** Exercise data follows **
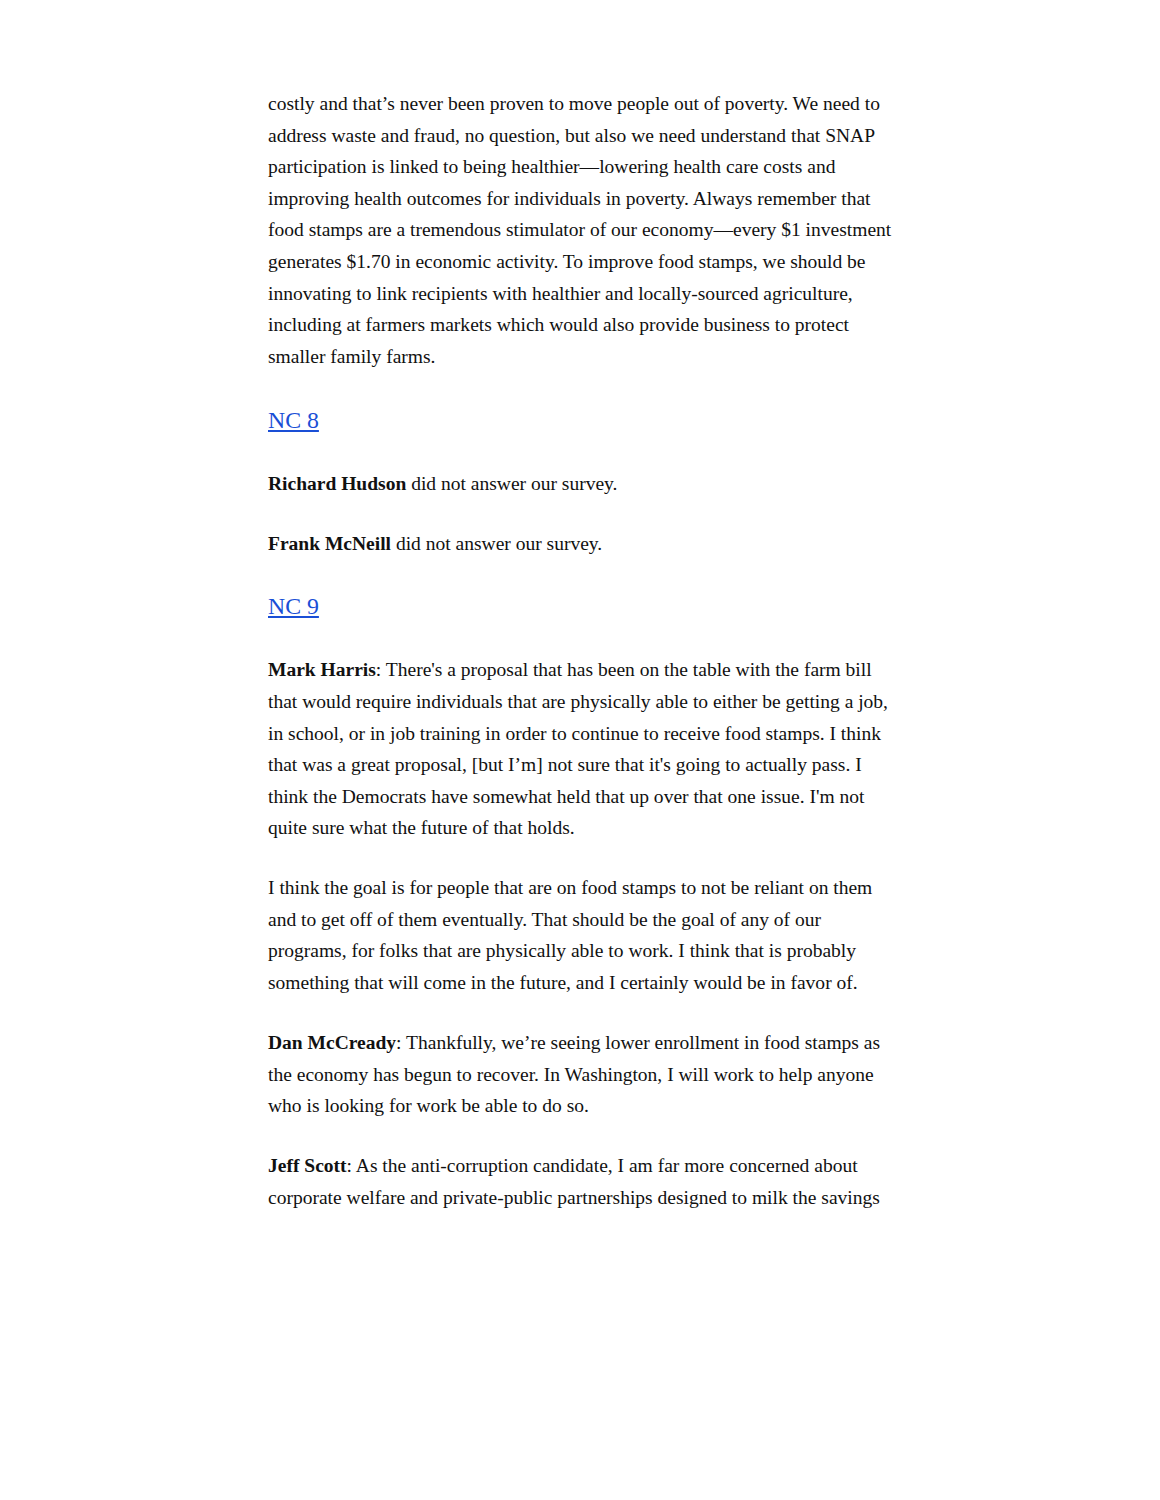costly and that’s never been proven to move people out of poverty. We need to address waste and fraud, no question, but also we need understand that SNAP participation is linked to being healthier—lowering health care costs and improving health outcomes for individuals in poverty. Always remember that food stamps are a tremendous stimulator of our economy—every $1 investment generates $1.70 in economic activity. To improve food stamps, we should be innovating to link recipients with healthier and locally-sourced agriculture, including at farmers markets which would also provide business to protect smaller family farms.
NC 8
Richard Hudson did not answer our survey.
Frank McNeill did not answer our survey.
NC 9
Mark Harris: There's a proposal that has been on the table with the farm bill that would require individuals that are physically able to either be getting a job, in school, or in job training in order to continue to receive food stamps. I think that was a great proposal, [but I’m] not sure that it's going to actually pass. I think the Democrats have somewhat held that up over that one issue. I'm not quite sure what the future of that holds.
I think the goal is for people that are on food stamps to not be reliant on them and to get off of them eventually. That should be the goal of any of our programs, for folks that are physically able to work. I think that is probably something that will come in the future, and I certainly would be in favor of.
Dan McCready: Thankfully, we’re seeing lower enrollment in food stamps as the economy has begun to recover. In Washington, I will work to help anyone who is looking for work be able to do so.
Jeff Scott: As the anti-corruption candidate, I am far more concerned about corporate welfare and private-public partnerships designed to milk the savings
** End of Exercise data **
Your response should consist solely of the lines from the one containing "Frank McNeill did not answer our survey." to the end of the entries, both ends included, exactly as they appear.

• [Result of this exercise]
Frank McNeill did not answer our survey.
NC 9
Mark Harris: There's a proposal that has been on the table with the farm bill that would require individuals that are physically able to either be getting a job, in school, or in job training in order to continue to receive food stamps. I think that was a great proposal, [but I’m] not sure that it's going to actually pass. I think the Democrats have somewhat held that up over that one issue. I'm not quite sure what the future of that holds.
I think the goal is for people that are on food stamps to not be reliant on them and to get off of them eventually. That should be the goal of any of our programs, for folks that are physically able to work. I think that is probably something that will come in the future, and I certainly would be in favor of.
Dan McCready: Thankfully, we’re seeing lower enrollment in food stamps as the economy has begun to recover. In Washington, I will work to help anyone who is looking for work be able to do so.
Jeff Scott: As the anti-corruption candidate, I am far more concerned about corporate welfare and private-public partnerships designed to milk the savings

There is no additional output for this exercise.